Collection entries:
— start —

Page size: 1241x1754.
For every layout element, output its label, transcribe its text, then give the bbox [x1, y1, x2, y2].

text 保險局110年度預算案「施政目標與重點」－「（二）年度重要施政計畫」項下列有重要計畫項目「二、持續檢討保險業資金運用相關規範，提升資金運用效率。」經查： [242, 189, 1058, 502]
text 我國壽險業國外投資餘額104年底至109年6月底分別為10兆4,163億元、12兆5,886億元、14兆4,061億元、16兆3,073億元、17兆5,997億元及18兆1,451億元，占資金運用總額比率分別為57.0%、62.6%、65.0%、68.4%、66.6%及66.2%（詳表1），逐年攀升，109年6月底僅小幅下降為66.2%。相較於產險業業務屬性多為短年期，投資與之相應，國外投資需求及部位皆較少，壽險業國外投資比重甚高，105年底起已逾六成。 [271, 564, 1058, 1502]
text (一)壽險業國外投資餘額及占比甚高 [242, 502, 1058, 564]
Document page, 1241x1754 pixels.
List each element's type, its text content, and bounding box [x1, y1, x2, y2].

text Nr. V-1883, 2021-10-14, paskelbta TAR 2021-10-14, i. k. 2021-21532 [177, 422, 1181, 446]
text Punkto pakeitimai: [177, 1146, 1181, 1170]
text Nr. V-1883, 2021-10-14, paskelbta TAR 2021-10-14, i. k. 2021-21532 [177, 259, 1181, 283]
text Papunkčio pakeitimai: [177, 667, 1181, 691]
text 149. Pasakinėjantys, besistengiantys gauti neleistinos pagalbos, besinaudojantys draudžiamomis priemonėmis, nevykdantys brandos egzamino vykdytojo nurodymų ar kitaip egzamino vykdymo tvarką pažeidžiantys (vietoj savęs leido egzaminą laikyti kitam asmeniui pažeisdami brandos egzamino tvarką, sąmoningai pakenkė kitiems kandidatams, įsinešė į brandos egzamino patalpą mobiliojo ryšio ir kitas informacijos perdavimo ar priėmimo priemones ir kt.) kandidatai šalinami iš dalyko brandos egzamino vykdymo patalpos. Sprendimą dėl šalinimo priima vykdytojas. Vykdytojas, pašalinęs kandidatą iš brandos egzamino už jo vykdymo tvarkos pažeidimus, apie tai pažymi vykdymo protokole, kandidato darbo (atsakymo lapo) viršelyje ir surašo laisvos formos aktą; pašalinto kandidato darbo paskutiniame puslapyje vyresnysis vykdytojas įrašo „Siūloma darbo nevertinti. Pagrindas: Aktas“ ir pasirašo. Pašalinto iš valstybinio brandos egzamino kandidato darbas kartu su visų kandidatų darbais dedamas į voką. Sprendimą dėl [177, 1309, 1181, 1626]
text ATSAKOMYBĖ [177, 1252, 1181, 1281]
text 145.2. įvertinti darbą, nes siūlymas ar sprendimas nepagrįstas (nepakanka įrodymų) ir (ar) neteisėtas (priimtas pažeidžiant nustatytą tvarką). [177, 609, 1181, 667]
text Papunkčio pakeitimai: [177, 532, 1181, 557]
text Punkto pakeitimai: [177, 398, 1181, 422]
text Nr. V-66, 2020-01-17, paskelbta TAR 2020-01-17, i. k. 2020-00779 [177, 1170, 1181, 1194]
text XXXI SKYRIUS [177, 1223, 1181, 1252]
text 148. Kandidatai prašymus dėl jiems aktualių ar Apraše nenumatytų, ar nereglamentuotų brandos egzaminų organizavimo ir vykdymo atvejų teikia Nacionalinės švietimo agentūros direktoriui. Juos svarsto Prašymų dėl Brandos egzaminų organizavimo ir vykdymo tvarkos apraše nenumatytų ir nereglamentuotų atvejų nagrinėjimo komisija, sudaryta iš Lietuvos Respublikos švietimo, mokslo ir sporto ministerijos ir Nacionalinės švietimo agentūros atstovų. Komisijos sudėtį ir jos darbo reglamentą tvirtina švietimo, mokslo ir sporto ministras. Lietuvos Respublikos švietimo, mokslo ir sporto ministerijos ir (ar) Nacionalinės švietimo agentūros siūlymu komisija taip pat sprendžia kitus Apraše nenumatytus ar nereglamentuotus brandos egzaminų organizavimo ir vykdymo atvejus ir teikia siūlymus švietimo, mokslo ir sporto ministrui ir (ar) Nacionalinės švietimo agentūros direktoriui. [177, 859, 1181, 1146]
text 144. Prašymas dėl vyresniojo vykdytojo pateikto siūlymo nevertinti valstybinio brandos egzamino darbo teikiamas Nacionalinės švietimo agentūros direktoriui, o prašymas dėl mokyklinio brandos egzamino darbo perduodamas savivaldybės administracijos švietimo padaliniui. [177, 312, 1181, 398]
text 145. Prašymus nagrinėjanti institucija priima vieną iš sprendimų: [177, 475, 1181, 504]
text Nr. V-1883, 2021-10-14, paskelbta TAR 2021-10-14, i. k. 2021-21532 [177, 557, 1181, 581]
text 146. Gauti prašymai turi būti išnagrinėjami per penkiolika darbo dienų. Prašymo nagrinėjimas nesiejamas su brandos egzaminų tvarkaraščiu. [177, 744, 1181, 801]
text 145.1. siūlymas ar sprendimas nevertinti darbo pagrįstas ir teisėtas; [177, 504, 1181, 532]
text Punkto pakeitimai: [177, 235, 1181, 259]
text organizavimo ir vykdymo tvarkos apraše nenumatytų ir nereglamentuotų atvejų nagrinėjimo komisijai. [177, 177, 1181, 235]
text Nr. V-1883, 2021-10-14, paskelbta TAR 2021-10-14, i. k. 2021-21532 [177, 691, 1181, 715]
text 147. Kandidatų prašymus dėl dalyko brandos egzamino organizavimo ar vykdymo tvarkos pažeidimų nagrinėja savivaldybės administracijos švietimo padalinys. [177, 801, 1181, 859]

— end —

● Set problem: Please arrange every line of the records above as a Markdown table with the columns Row and Line. Number each row and leave out the blank lines.

● Correct response:
| Row | Line |
|---|---|
| 1 | Page size: 1241x1754. |
| 2 | For every layout element, output its label, transcribe its text, then give the bbox [x1, y1, x2, y2]. |
| 3 | text 保險局110年度預算案「施政目標與重點」－「（二）年度重要施政計畫」項下列有重要計畫項目「二、持續檢討保險業資金運用相關規範，提升資金運用效率。」經查： [242, 189, 1058, 502] |
| 4 | text 我國壽險業國外投資餘額104年底至109年6月底分別為10兆4,163億元、12兆5,886億元、14兆4,061億元、16兆3,073億元、17兆5,997億元及18兆1,451億元，占資金運用總額比率分別為57.0%、62.6%、65.0%、68.4%、66.6%及66.2%（詳表1），逐年攀升，109年6月底僅小幅下降為66.2%。相較於產險業業務屬性多為短年期，投資與之相應，國外投資需求及部位皆較少，壽險業國外投資比重甚高，105年底起已逾六成。 [271, 564, 1058, 1502] |
| 5 | text (一)壽險業國外投資餘額及占比甚高 [242, 502, 1058, 564] |
| 6 | Document page, 1241x1754 pixels. |
| 7 | List each element's type, its text content, and bounding box [x1, y1, x2, y2]. |
| 8 | text Nr. V-1883, 2021-10-14, paskelbta TAR 2021-10-14, i. k. 2021-21532 [177, 422, 1181, 446] |
| 9 | text Punkto pakeitimai: [177, 1146, 1181, 1170] |
| 10 | text Nr. V-1883, 2021-10-14, paskelbta TAR 2021-10-14, i. k. 2021-21532 [177, 259, 1181, 283] |
| 11 | text Papunkčio pakeitimai: [177, 667, 1181, 691] |
| 12 | text 149. Pasakinėjantys, besistengiantys gauti neleistinos pagalbos, besinaudojantys draudžiamomis priemonėmis, nevykdantys brandos egzamino vykdytojo nurodymų ar kitaip egzamino vykdymo tvarką pažeidžiantys (vietoj savęs leido egzaminą laikyti kitam asmeniui pažeisdami brandos egzamino tvarką, sąmoningai pakenkė kitiems kandidatams, įsinešė į brandos egzamino patalpą mobiliojo ryšio ir kitas informacijos perdavimo ar priėmimo priemones ir kt.) kandidatai šalinami iš dalyko brandos egzamino vykdymo patalpos. Sprendimą dėl šalinimo priima vykdytojas. Vykdytojas, pašalinęs kandidatą iš brandos egzamino už jo vykdymo tvarkos pažeidimus, apie tai pažymi vykdymo protokole, kandidato darbo (atsakymo lapo) viršelyje ir surašo laisvos formos aktą; pašalinto kandidato darbo paskutiniame puslapyje vyresnysis vykdytojas įrašo „Siūloma darbo nevertinti. Pagrindas: Aktas“ ir pasirašo. Pašalinto iš valstybinio brandos egzamino kandidato darbas kartu su visų kandidatų darbais dedamas į voką. Sprendimą dėl [177, 1309, 1181, 1626] |
| 13 | text ATSAKOMYBĖ [177, 1252, 1181, 1281] |
| 14 | text 145.2. įvertinti darbą, nes siūlymas ar sprendimas nepagrįstas (nepakanka įrodymų) ir (ar) neteisėtas (priimtas pažeidžiant nustatytą tvarką). [177, 609, 1181, 667] |
| 15 | text Papunkčio pakeitimai: [177, 532, 1181, 557] |
| 16 | text Punkto pakeitimai: [177, 398, 1181, 422] |
| 17 | text Nr. V-66, 2020-01-17, paskelbta TAR 2020-01-17, i. k. 2020-00779 [177, 1170, 1181, 1194] |
| 18 | text XXXI SKYRIUS [177, 1223, 1181, 1252] |
| 19 | text 148. Kandidatai prašymus dėl jiems aktualių ar Apraše nenumatytų, ar nereglamentuotų brandos egzaminų organizavimo ir vykdymo atvejų teikia Nacionalinės švietimo agentūros direktoriui. Juos svarsto Prašymų dėl Brandos egzaminų organizavimo ir vykdymo tvarkos apraše nenumatytų ir nereglamentuotų atvejų nagrinėjimo komisija, sudaryta iš Lietuvos Respublikos švietimo, mokslo ir sporto ministerijos ir Nacionalinės švietimo agentūros atstovų. Komisijos sudėtį ir jos darbo reglamentą tvirtina švietimo, mokslo ir sporto ministras. Lietuvos Respublikos švietimo, mokslo ir sporto ministerijos ir (ar) Nacionalinės švietimo agentūros siūlymu komisija taip pat sprendžia kitus Apraše nenumatytus ar nereglamentuotus brandos egzaminų organizavimo ir vykdymo atvejus ir teikia siūlymus švietimo, mokslo ir sporto ministrui ir (ar) Nacionalinės švietimo agentūros direktoriui. [177, 859, 1181, 1146] |
| 20 | text 144. Prašymas dėl vyresniojo vykdytojo pateikto siūlymo nevertinti valstybinio brandos egzamino darbo teikiamas Nacionalinės švietimo agentūros direktoriui, o prašymas dėl mokyklinio brandos egzamino darbo perduodamas savivaldybės administracijos švietimo padaliniui. [177, 312, 1181, 398] |
| 21 | text 145. Prašymus nagrinėjanti institucija priima vieną iš sprendimų: [177, 475, 1181, 504] |
| 22 | text Nr. V-1883, 2021-10-14, paskelbta TAR 2021-10-14, i. k. 2021-21532 [177, 557, 1181, 581] |
| 23 | text 146. Gauti prašymai turi būti išnagrinėjami per penkiolika darbo dienų. Prašymo nagrinėjimas nesiejamas su brandos egzaminų tvarkaraščiu. [177, 744, 1181, 801] |
| 24 | text 145.1. siūlymas ar sprendimas nevertinti darbo pagrįstas ir teisėtas; [177, 504, 1181, 532] |
| 25 | text Punkto pakeitimai: [177, 235, 1181, 259] |
| 26 | text organizavimo ir vykdymo tvarkos apraše nenumatytų ir nereglamentuotų atvejų nagrinėjimo komisijai. [177, 177, 1181, 235] |
| 27 | text Nr. V-1883, 2021-10-14, paskelbta TAR 2021-10-14, i. k. 2021-21532 [177, 691, 1181, 715] |
| 28 | text 147. Kandidatų prašymus dėl dalyko brandos egzamino organizavimo ar vykdymo tvarkos pažeidimų nagrinėja savivaldybės administracijos švietimo padalinys. [177, 801, 1181, 859] |